====== Given passage ======
This is also a great resource from Matt Martin of @thegrassfactor . I have really learned alot from this guy.






@CarolinaCuttin That was well said. You are a great source in this community!!


----------



## CarolinaCuttin (Sep 6, 2019)

Slingblade_847 said:


> @CarolinaCuttin Thanls for the insight. Took me a few reads to understand but believe I follow. Most starters I find are some sort of quicker release be it urea/ammonia based. It seems you would be suggesting something either stabilized or slow release? Any starter fert you'd recommend?


Quick release urea and ammonium are fine, but yes the best option is a slow release which can be a synthetic like methylene or triazone urea or an organic. It won't be flushed right through the profile like the nitrates.


----------



## Ohio Lawn (Mar 20, 2019)

Is amomoniacal nitrogen the same as ammonium sulfate?


----------



## CarolinaCuttin (Sep 6, 2019)

Ohio Lawn said:


> Is amomoniacal nitrogen the same as ammonium sulfate?


Ammonium sulfate is a source of ammoniacal nitrogen. Any salt containing the ammonium cation provides a source of ammoniacal nitrogen. It can be ammonium sulfate, ammonium nitrate, ammonium phosphate, calcium ammonium nitrate, etc.


----------



## Ohio Lawn (Mar 20, 2019)

CarolinaCuttin said:


> Ohio Lawn said:
> 
> 
> > Is amomoniacal nitrogen the same as ammonium sulfate?
> ...


Great. Thank you.


----------
====== Dataset ======
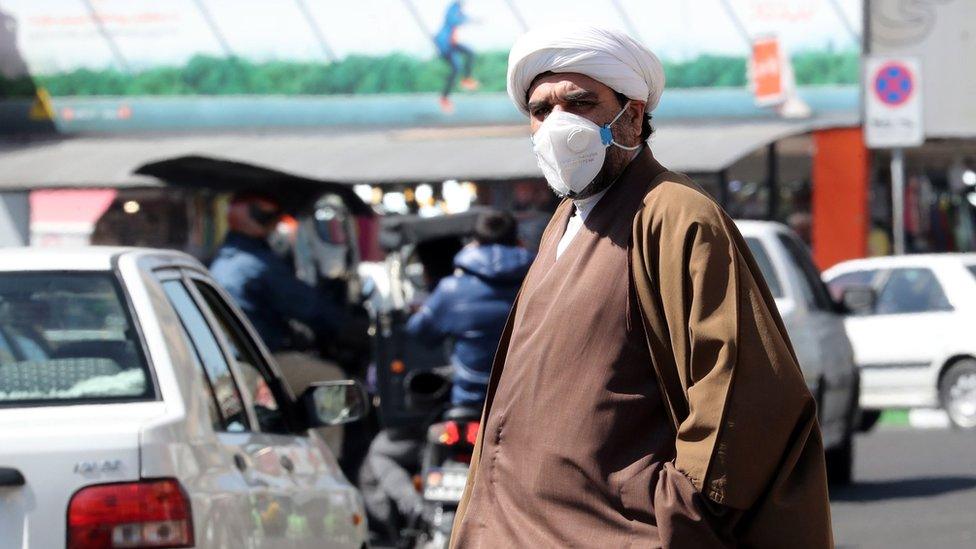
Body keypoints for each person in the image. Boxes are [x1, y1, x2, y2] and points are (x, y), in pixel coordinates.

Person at [451, 26, 832, 547]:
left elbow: (741, 395)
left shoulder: (676, 215)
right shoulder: (564, 220)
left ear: (630, 115)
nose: (557, 124)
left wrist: (671, 514)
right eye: (541, 111)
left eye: (580, 103)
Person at [407, 211, 532, 408]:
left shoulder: (451, 289)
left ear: (474, 243)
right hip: (525, 399)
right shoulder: (541, 280)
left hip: (470, 399)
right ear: (519, 242)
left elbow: (419, 332)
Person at [209, 193, 344, 353]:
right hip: (261, 359)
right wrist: (348, 324)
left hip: (242, 354)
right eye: (266, 213)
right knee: (333, 375)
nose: (276, 219)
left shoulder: (224, 255)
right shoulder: (257, 264)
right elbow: (306, 305)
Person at [434, 0, 479, 114]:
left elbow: (464, 17)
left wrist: (474, 20)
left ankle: (447, 95)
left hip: (450, 43)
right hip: (445, 43)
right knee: (461, 62)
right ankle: (464, 81)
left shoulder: (458, 9)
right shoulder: (453, 7)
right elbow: (452, 20)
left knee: (462, 62)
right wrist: (466, 20)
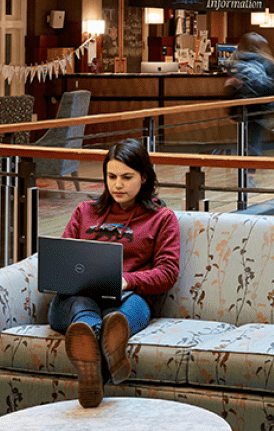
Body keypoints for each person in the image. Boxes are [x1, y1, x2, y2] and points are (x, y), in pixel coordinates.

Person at [49, 138, 180, 409]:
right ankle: (105, 348)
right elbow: (64, 256)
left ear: (144, 177)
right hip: (78, 301)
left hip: (127, 300)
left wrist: (126, 280)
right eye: (111, 176)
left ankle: (92, 366)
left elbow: (167, 273)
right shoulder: (85, 212)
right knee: (81, 308)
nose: (117, 184)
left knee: (125, 312)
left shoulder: (162, 218)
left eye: (126, 177)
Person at [227, 32, 274, 157]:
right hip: (260, 105)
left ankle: (243, 166)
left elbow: (232, 85)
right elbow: (273, 86)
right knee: (256, 136)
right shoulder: (267, 62)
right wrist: (273, 107)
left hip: (243, 105)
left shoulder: (237, 61)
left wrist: (231, 111)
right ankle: (251, 168)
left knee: (242, 135)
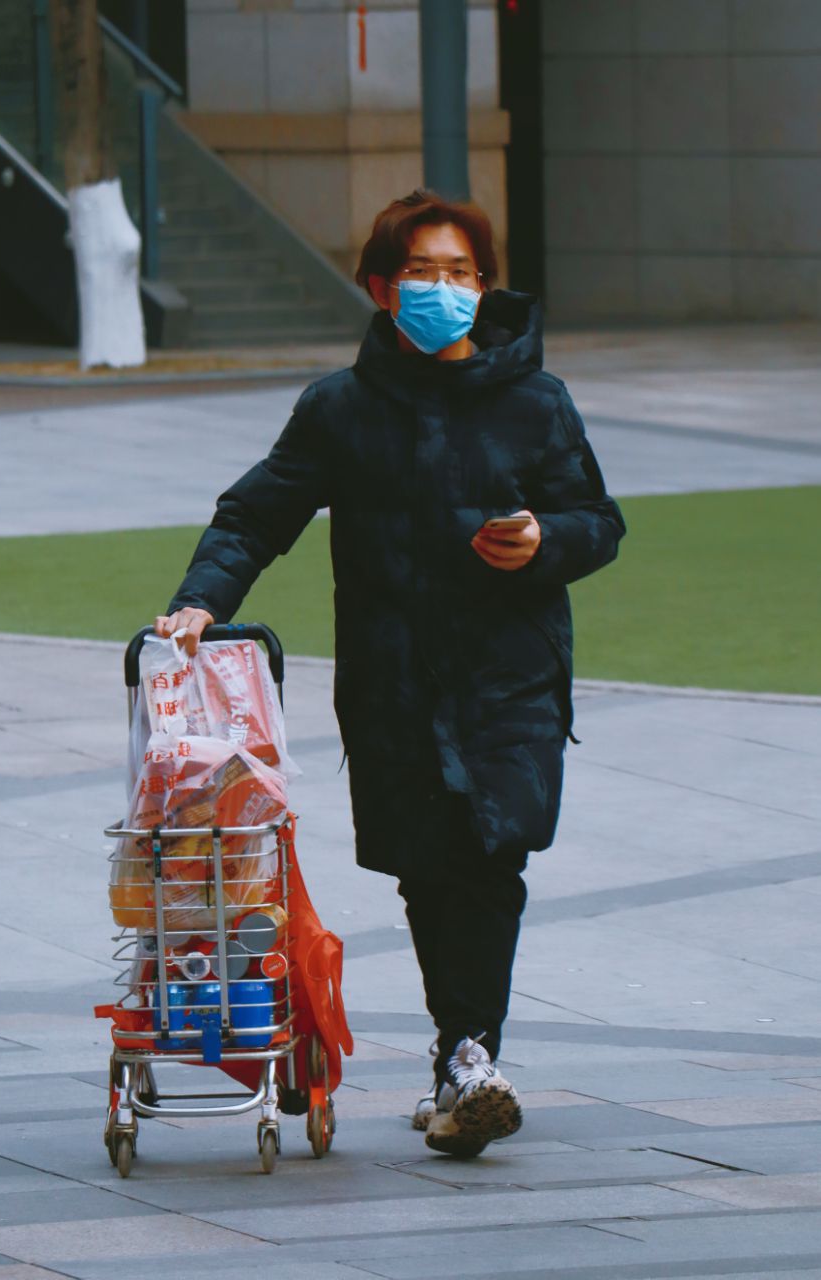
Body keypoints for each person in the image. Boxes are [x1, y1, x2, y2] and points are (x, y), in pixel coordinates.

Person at [156, 189, 625, 1158]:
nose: (443, 290)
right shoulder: (342, 409)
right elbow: (256, 513)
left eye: (461, 273)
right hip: (395, 680)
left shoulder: (538, 401)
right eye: (422, 273)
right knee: (428, 863)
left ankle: (467, 1051)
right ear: (380, 287)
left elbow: (598, 523)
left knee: (493, 855)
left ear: (485, 286)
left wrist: (542, 538)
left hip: (511, 678)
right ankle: (463, 1059)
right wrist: (202, 597)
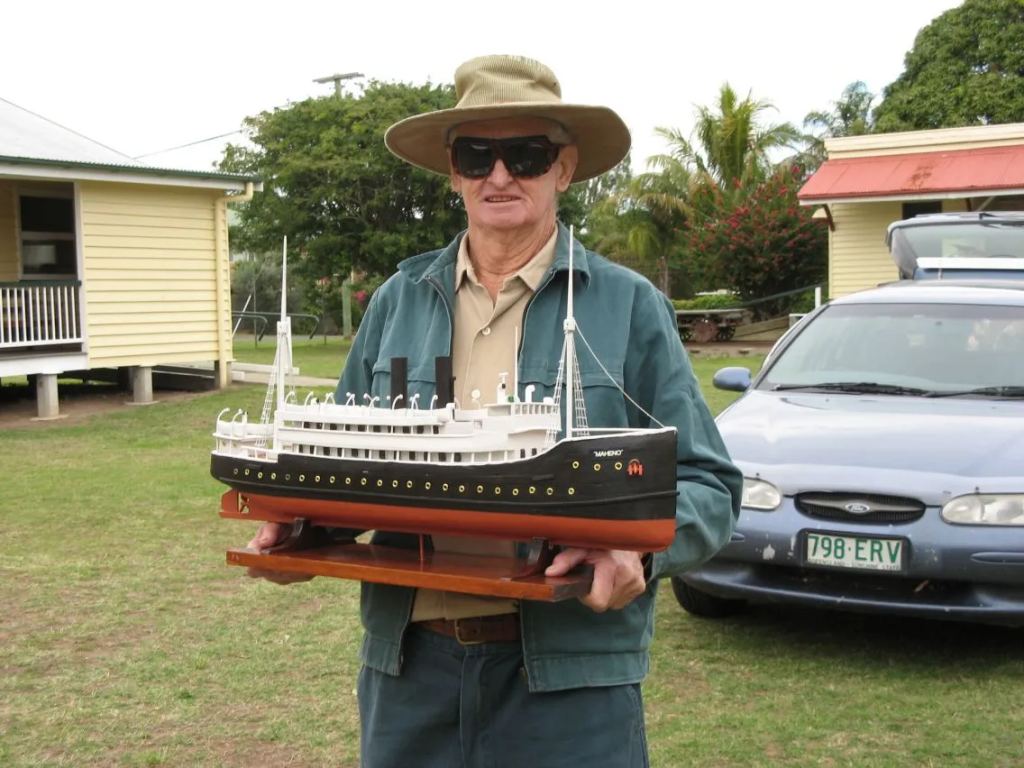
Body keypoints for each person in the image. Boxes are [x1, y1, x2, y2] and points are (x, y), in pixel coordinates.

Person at [249, 54, 742, 768]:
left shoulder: (629, 305)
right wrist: (296, 530)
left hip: (570, 682)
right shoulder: (397, 300)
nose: (500, 175)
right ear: (453, 171)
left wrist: (639, 547)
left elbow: (710, 486)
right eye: (478, 155)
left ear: (564, 169)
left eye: (527, 154)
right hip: (410, 671)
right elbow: (345, 467)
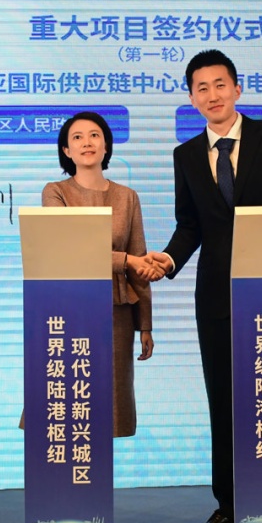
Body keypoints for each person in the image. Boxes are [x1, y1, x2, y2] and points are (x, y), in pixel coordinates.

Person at [142, 50, 262, 523]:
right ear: (191, 98)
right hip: (216, 296)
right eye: (202, 88)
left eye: (220, 84)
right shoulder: (186, 156)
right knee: (224, 400)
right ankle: (229, 507)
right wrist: (167, 260)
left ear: (237, 88)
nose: (212, 95)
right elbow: (190, 226)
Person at [42, 111, 155, 438]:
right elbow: (69, 248)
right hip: (70, 309)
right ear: (66, 150)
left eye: (94, 135)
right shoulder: (55, 192)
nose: (86, 142)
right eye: (77, 137)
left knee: (110, 407)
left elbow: (140, 264)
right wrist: (126, 261)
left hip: (117, 312)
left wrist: (145, 324)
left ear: (106, 146)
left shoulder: (128, 197)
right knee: (67, 404)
======
What to work on –
1. Answer from the fertilizer thread:
(a) Who is the person behind @thegrassfactor?
(b) What does CarolinaCuttin call the best option for a starter fertilizer?
(c) What must a salt contain to be a source of ammoniacal nitrogen?
2. Extract the part of the fertilizer thread from "Quick release urea" to "like the nitrates.", copying it word for word.
The lines shown after the fertilizer thread are separate material and have no connection to it.

Answers to the problems –
1.
(a) Matt Martin.
(b) A slow release fertilizer, either a synthetic like methylene or triazone urea or an organic.
(c) The ammonium cation.

2.
Quick release urea and ammonium are fine, but yes the best option is a slow release which can be a synthetic like methylene or triazone urea or an organic. It won't be flushed right through the profile like the nitrates.